* [REQUIRED WORK]
What you return should be the lines from the first line of the records below through the line holding "February 18, 2025", unchanged.
==== INPUT MATERIAL ====
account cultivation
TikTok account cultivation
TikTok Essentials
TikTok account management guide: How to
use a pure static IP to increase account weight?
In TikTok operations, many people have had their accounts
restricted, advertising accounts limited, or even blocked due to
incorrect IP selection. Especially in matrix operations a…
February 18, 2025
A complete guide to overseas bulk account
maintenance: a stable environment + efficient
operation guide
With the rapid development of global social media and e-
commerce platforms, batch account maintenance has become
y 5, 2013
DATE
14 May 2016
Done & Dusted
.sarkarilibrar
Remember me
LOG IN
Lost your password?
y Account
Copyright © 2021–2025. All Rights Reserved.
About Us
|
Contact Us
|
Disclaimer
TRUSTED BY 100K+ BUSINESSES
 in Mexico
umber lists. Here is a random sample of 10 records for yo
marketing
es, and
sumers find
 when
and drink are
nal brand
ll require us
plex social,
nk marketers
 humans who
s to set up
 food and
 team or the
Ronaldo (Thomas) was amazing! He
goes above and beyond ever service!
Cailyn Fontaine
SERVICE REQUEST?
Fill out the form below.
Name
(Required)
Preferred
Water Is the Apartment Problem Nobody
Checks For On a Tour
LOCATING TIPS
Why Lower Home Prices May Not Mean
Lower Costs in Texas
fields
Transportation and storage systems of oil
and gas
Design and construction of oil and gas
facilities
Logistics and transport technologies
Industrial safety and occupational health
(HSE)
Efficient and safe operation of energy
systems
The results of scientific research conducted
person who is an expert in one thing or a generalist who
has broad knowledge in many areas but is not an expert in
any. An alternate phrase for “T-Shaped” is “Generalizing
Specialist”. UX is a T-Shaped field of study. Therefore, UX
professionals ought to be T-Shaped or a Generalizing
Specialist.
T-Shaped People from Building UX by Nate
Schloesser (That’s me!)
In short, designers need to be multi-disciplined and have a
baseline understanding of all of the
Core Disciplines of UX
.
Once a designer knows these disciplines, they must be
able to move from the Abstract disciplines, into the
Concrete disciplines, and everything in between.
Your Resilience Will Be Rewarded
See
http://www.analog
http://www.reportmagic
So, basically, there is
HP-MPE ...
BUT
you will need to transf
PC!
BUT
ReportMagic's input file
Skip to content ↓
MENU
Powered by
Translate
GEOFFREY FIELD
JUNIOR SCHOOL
====
* [YOUR SOLUTION]
account cultivation
TikTok account cultivation
TikTok Essentials
TikTok account management guide: How to
use a pure static IP to increase account weight?
In TikTok operations, many people have had their accounts
restricted, advertising accounts limited, or even blocked due to
incorrect IP selection. Especially in matrix operations a…
February 18, 2025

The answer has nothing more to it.